A Hatfield Heath man is facing a crown court trial accused of attempting to evade duty on 279,000 cigarettes brought into the UK through the port of Dover (www.hertsandessexobserver.co.uk).
A Co Antrim man has been jailed for three years after being caught with 310,000 illicit cigarettes (www.u.tv).
From next month, Winston will be available nationally in a £5.79 price-marked pack (19 sticks) in both blue and red variants, helping forecourt retailers to capitalise on the growing demand for value products. The new format also comes within a newly-designed global pack for Winston Red. Standard packs will also be available with rrps of £6.03.
JPS Silver has been extended with the launch of JPS Silver superkings 10s and 20s, and JPS Blue Superkings 10s.

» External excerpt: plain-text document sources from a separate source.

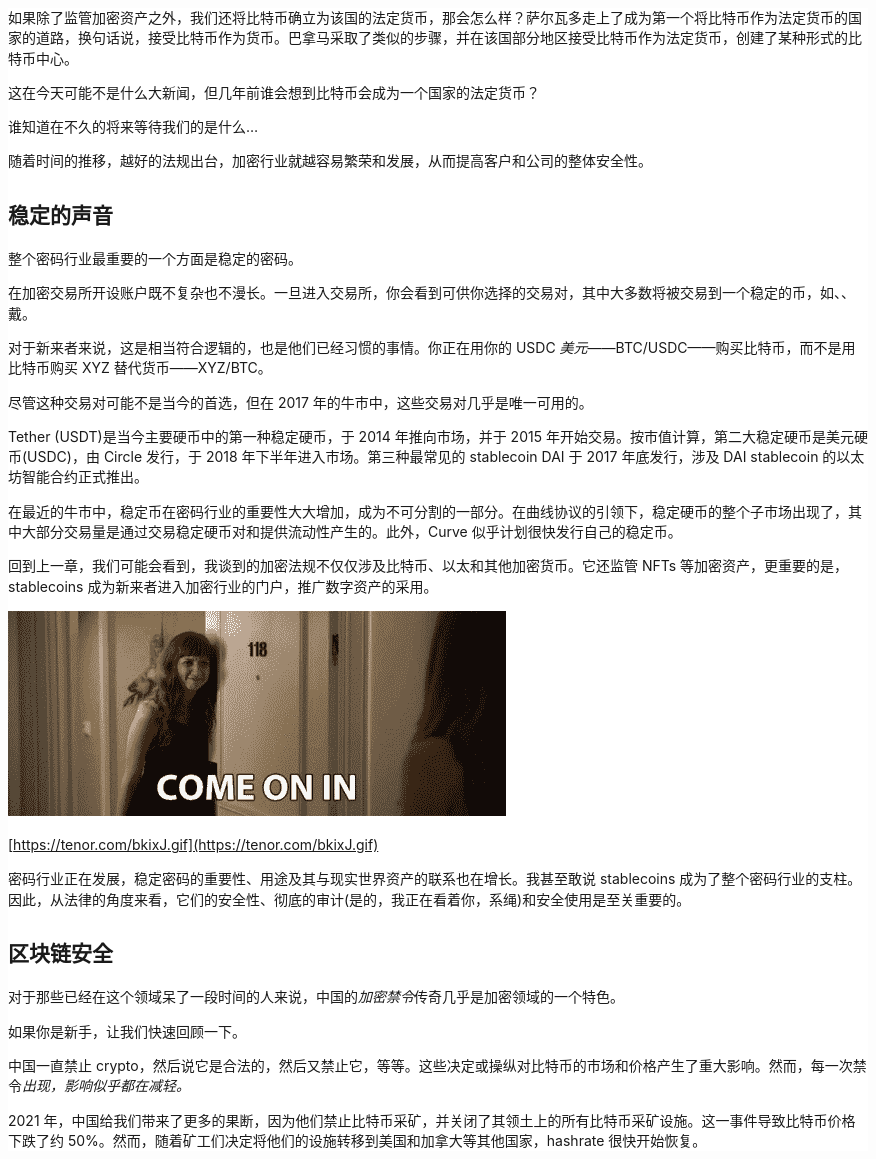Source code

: 如果除了监管加密资产之外，我们还将比特币确立为该国的法定货币，那会怎么样？萨尔瓦多走上了成为第一个将比特币作为法定货币的国家的道路，换句话说，接受比特币作为货币。巴拿马采取了类似的步骤，并在该国部分地区接受比特币作为法定货币，创建了某种形式的比特币中心。

这在今天可能不是什么大新闻，但几年前谁会想到比特币会成为一个国家的法定货币？

谁知道在不久的将来等待我们的是什么…

随着时间的推移，越好的法规出台，加密行业就越容易繁荣和发展，从而提高客户和公司的整体安全性。

## **稳定的声音**

整个密码行业最重要的一个方面是稳定的密码。

在加密交易所开设账户既不复杂也不漫长。一旦进入交易所，你会看到可供你选择的交易对，其中大多数将被交易到一个稳定的币，如、、戴。

对于新来者来说，这是相当符合逻辑的，也是他们已经习惯的事情。你正在用你的 USDC *美元*——BTC/USDC——购买比特币，而不是用比特币购买 XYZ 替代货币——XYZ/BTC。

尽管这种交易对可能不是当今的首选，但在 2017 年的牛市中，这些交易对几乎是唯一可用的。

Tether (USDT)是当今主要硬币中的第一种稳定硬币，于 2014 年推向市场，并于 2015 年开始交易。按市值计算，第二大稳定硬币是美元硬币(USDC)，由 Circle 发行，于 2018 年下半年进入市场。第三种最常见的 stablecoin DAI 于 2017 年底发行，涉及 DAI stablecoin 的以太坊智能合约正式推出。

在最近的牛市中，稳定币在密码行业的重要性大大增加，成为不可分割的一部分。在曲线协议的引领下，稳定硬币的整个子市场出现了，其中大部分交易量是通过交易稳定硬币对和提供流动性产生的。此外，Curve 似乎计划很快发行自己的稳定币。

回到上一章，我们可能会看到，我谈到的加密法规不仅仅涉及比特币、以太和其他加密货币。它还监管 NFTs 等加密资产，更重要的是，stablecoins 成为新来者进入加密行业的门户，推广数字资产的采用。

![](img/1f8dc53efad1c85e746ed8176a95c2e5.png)

[https://tenor.com/bkixJ.gif](https://tenor.com/bkixJ.gif)

密码行业正在发展，稳定密码的重要性、用途及其与现实世界资产的联系也在增长。我甚至敢说 stablecoins 成为了整个密码行业的支柱。因此，从法律的角度来看，它们的安全性、彻底的审计(是的，我正在看着你，系绳)和安全使用是至关重要的。

## **区块链安全**

对于那些已经在这个领域呆了一段时间的人来说，中国的*加密禁令*传奇几乎是加密领域的一个特色。

如果你是新手，让我们快速回顾一下。

中国一直禁止 crypto，然后说它是合法的，然后又禁止它，等等。这些决定或操纵对比特币的市场和价格产生了重大影响。然而，每一次禁令*出现，影响似乎都在减轻。*

2021 年，中国给我们带来了更多的果断，因为他们禁止比特币采矿，并关闭了其领土上的所有比特币采矿设施。这一事件导致比特币价格下跌了约 50%。然而，随着矿工们决定将他们的设施转移到美国和加拿大等其他国家，hashrate 很快开始恢复。
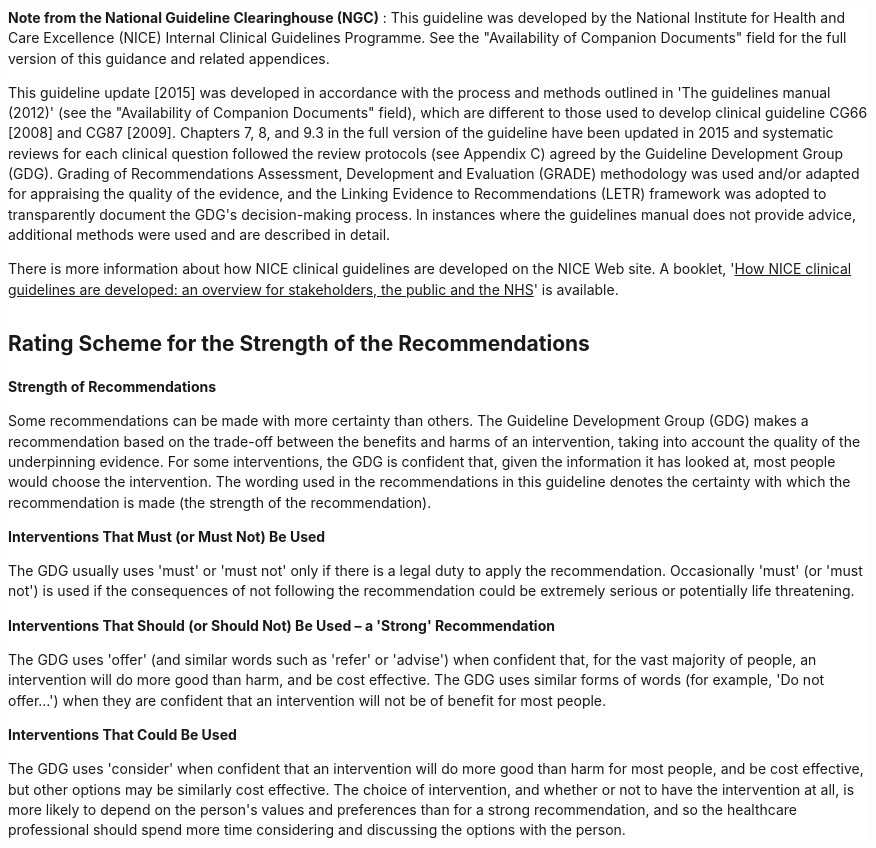 

 **Note from the National Guideline Clearinghouse (NGC)** : This guideline was developed by the National Institute for Health and Care Excellence (NICE) Internal Clinical Guidelines Programme. See the "Availability of Companion Documents" field for the full version of this guidance and related appendices.

This guideline update [2015] was developed in accordance with the process and methods outlined in 'The guidelines manual (2012)' (see the "Availability of Companion Documents" field), which are different to those used to develop clinical guideline CG66 [2008] and CG87 [2009]. Chapters 7, 8, and 9.3 in the full version of the guideline have been updated in 2015 and systematic reviews for each clinical question followed the review protocols (see Appendix C) agreed by the Guideline Development Group (GDG). Grading of Recommendations Assessment, Development and Evaluation (GRADE) methodology was used and/or adapted for appraising the quality of the evidence, and the Linking Evidence to Recommendations (LETR) framework was adopted to transparently document the GDG's decision-making process. In instances where the guidelines manual does not provide advice, additional methods were used and are described in detail.

There is more information about how NICE clinical guidelines are developed on the NICE Web site. A booklet, '[How NICE clinical guidelines are developed: an overview for stakeholders, the public and the NHS](http://publications.nice.org.uk/how-nice-clinical-guidelines-are-developed-an-overview-for-stakeholders-the-public-and-the-nhs-pmg6f/nice-clinical-guidelines "NICE Web site")' is available.

## Rating Scheme for the Strength of the Recommendations



 **Strength of Recommendations**

Some recommendations can be made with more certainty than others. The Guideline Development Group (GDG) makes a recommendation based on the trade-off between the benefits and harms of an intervention, taking into account the quality of the underpinning evidence. For some interventions, the GDG is confident that, given the information it has looked at, most people would choose the intervention. The wording used in the recommendations in this guideline denotes the certainty with which the recommendation is made (the strength of the recommendation).

**Interventions That Must (or Must Not) Be Used**

The GDG usually uses 'must' or 'must not' only if there is a legal duty to apply the recommendation. Occasionally 'must' (or 'must not') is used if the consequences of not following the recommendation could be extremely serious or potentially life threatening.

**Interventions That Should (or Should Not) Be Used – a 'Strong' Recommendation**

The GDG uses 'offer' (and similar words such as 'refer' or 'advise') when confident that, for the vast majority of people, an intervention will do more good than harm, and be cost effective. The GDG uses similar forms of words (for example, 'Do not offer…') when they are confident that an intervention will not be of benefit for most people.

**Interventions That Could Be Used**

The GDG uses 'consider' when confident that an intervention will do more good than harm for most people, and be cost effective, but other options may be similarly cost effective. The choice of intervention, and whether or not to have the intervention at all, is more likely to depend on the person's values and preferences than for a strong recommendation, and so the healthcare professional should spend more time considering and discussing the options with the person.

According to Nielsen, over 47% of cigarettes in the economy-priced sector, sold by retailers, are above kingsize.
The Amber Leaf range was recently extended to include a blonde variant. This uses a pale-coloured cigarette-like blend of premium quality Virginia tobacco to provide a smooth taste.
Since its launch last year, Sterling Rolling has shown strong performance across the UK, particularly in London, the Midlands, the North and Northern Ireland. This has led to a 1.7% volume share of the RYO market in just nine months (Nielsen).
The government has approved an online petition against the illicit tobacco trade which is featured in the Lancashire Evening Post.
The petition urges the government to toughen up the penalties for criminals involved in the illegal tobacco trade and recognise the grave threat it poses to our communities. It also asks it to tackle the discrepancies between the punishments for drugs smuggling and tobacco smuggling.
A further aim of the petition is to get the government to acknowledge that the profits, made by criminals in tobacco smuggling cases, are often much more than those made from selling drugs with less serious consequences for the criminal. The petition needs to generate 100,000 signatures for the government to debate it in Parliament.
Peter Nelson, Imperial Tobacco’s anti illicit trade manager, comments: "Selling counterfeit or illegally smuggled tobacco is not a victimless crime and it impacts on society in many different ways. Community spirit is eroded with the intimidating presence of criminals operating on our streets, threatening the livelihoods of legitimate retailers and the reputation of famous tobacco brands."
Conrad Davies, BP/Spar Glandon, Pwhelli:
"Tobacco sales are up on our forecourt site but there have been price increases. We don’t offer any price-marked cigarettes there. Premium lines sell well, especially in the summer when we get lots of tourists in buying Marlboro and Camel.
"I have two EuroSpar stores too. These went dark in December (when the display ban came into force in Wales). In one store, total sales are up 2% but tobacco sales are down 7% I think that’s because people don’t think we sell cigarettes any more.
"I think the idea of plain packaging is ridiculous. The bigger problem for us is illegal imports. We are near Holyhead so it’s a huge problem round here."